Unlike several of its neighbors, Estonia does not offer financial incentives to its companies during what is a difficult period and in a situation where many countries do. This fact and different rules in Europe are hurting the competitive ability of Estonian businesses, Mait Palts, head of the Estonian Chamber of Commerce and Industry, told ERR.
Palts said that one does not need to look at Statistics Estonia's preliminary economic growth figures to realize last year was difficult for Estonian companies. The fourth quarter and a notable slump in tax revenue are worrying, he added.
He agreed with the Bank of Estonia in that Estonia's export capacity is threatened and highlighted different game rules in Europe where a lot of countries are paying their companies various benefits.
"Entrepreneurs are pointing to support measures offered in neighboring countries, which is a major problem for them. Estonia's neighbors in the west and north have made a fair bit of support available to their companies, and competing with them has become difficult so as not to say impossible," he noted.
Palts said that energy prices coming down gives hope that other states might pull their benefits, which would see the competition situation normalized. Nevertheless, Estonian businesses need to make efforts to close the gap, he added.
"Competition is fierce, and our companies need to make efforts to work more effectively and bet on niche products, custom solutions and R&D as that is the key to success in the long run," Palts said.
The head of the chamber suggested that while entrepreneurs agree that universal support is virtually impossible in Estonia, something should have been done towards the end of last year when the situation was worst.
"Something could have been done. It is something entrepreneurs have been asking us in recent weeks. The reason was that our neighbors did support energy-intensive businesses. We did not, which sparked dissatisfaction over difference in treatment. It would be best if the rules were the same for everyone, with or without support. State aid rules have been relaxed in Europe, which has allowed countries to offer their businesses more support.

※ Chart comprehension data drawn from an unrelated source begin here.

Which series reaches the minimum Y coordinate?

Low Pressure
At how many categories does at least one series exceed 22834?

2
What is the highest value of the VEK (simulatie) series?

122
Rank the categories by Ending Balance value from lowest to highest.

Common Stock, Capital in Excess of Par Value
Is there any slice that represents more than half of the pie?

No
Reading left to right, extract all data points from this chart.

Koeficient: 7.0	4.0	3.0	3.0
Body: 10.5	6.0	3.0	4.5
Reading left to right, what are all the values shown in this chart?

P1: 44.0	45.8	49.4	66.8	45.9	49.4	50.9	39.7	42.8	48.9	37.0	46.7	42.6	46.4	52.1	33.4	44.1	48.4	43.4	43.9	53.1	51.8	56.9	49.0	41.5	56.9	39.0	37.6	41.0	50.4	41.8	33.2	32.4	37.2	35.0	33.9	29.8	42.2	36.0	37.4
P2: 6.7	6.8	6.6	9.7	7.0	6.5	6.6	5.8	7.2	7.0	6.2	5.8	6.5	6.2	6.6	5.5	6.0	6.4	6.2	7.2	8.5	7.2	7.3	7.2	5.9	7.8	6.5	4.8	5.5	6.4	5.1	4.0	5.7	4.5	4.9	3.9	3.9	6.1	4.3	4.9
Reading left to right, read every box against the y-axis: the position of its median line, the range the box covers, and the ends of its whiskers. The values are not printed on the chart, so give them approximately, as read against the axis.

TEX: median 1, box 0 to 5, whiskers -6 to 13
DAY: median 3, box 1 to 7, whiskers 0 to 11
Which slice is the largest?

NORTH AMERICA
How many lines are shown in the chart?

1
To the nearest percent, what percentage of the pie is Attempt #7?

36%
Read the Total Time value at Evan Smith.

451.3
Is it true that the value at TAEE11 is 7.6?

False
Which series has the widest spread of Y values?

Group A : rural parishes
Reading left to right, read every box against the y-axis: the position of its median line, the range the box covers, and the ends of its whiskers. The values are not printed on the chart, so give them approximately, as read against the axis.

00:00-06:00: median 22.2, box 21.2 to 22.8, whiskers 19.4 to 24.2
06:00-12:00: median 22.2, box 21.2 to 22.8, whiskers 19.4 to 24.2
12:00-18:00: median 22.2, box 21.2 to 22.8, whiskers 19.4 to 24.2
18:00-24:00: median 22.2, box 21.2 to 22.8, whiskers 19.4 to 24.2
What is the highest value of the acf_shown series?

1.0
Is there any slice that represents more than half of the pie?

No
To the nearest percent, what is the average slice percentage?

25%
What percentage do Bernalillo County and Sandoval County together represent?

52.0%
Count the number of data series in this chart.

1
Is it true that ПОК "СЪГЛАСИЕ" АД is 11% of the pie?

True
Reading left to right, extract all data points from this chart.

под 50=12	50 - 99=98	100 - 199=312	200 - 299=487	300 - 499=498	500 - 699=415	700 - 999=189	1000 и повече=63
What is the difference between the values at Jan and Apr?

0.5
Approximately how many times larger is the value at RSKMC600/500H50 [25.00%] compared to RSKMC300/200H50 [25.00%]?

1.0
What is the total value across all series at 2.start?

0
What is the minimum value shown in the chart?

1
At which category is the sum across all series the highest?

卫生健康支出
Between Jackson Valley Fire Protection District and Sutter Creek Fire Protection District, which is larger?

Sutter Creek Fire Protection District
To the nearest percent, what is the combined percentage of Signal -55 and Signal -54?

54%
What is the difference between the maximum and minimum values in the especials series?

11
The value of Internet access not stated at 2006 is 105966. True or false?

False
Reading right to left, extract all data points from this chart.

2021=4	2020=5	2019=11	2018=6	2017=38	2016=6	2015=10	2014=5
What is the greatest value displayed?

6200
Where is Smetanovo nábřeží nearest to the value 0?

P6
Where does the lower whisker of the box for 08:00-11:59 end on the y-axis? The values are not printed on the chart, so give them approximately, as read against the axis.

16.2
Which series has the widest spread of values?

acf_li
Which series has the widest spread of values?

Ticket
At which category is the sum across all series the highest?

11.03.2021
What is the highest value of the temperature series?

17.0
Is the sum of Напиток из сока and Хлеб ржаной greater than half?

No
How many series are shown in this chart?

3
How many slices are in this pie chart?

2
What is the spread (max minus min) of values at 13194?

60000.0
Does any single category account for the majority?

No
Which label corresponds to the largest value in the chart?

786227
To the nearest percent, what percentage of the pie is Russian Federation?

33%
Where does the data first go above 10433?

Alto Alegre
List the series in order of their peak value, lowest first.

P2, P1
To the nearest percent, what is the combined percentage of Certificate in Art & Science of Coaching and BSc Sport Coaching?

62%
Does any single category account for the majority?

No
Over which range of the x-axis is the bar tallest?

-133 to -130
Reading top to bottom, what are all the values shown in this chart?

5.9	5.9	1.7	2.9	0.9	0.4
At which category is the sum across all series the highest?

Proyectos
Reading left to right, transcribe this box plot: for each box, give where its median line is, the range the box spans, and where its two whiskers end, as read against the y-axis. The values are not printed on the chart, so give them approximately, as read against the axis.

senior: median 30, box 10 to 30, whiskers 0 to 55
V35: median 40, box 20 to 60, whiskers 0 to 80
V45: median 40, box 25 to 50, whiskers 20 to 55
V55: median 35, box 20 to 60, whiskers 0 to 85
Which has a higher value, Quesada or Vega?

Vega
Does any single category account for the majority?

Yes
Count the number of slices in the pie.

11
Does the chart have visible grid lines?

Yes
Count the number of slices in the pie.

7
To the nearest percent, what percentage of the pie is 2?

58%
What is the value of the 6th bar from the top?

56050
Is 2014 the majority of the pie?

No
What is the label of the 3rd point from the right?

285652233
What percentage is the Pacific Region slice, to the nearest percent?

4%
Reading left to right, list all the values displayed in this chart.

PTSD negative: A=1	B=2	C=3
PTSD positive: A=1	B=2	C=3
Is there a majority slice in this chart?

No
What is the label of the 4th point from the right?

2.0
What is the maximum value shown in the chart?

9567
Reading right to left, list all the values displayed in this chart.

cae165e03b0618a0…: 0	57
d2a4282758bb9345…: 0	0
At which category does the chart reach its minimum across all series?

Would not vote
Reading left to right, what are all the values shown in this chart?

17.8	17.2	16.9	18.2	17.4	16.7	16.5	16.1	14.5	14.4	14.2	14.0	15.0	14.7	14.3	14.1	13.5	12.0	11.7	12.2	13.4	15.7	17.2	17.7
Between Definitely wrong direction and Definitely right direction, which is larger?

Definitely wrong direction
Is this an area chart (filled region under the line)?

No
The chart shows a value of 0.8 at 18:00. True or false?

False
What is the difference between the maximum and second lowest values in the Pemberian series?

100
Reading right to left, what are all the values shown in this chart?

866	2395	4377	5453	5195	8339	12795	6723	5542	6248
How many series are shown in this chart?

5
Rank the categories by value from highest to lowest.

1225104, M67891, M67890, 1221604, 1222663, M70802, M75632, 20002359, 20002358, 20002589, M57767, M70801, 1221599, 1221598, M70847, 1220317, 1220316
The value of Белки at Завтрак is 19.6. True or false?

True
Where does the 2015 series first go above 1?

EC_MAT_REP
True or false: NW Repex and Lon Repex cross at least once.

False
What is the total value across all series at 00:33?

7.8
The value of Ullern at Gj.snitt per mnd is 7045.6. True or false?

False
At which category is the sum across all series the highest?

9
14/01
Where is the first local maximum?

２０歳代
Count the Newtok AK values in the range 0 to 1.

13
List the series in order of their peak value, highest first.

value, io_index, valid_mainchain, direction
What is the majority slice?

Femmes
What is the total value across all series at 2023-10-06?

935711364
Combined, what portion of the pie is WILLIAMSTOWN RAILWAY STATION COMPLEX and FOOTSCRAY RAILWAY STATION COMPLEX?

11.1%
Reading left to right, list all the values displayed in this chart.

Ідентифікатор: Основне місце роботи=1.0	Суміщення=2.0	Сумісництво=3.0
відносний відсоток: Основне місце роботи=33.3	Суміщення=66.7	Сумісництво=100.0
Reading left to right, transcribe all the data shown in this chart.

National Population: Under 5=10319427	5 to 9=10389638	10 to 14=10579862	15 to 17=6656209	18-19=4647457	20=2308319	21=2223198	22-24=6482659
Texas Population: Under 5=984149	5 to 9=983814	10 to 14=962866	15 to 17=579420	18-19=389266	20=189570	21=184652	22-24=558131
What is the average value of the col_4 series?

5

Hopefully, the rules will be made tougher again to level the playing field," Palts remarked.
He suggested that it is forecast the second half-year will be easier and more profitable for companies.
"Input prices have come down somewhat. But whether that is enough remains to be seen. We are also looking at strong salary growth this year or at least corresponding pressure. Hard to say, while I tend to believe demand could bounce back in Europe. Falling energy prices should restore optimism, improve demand and investments," he said.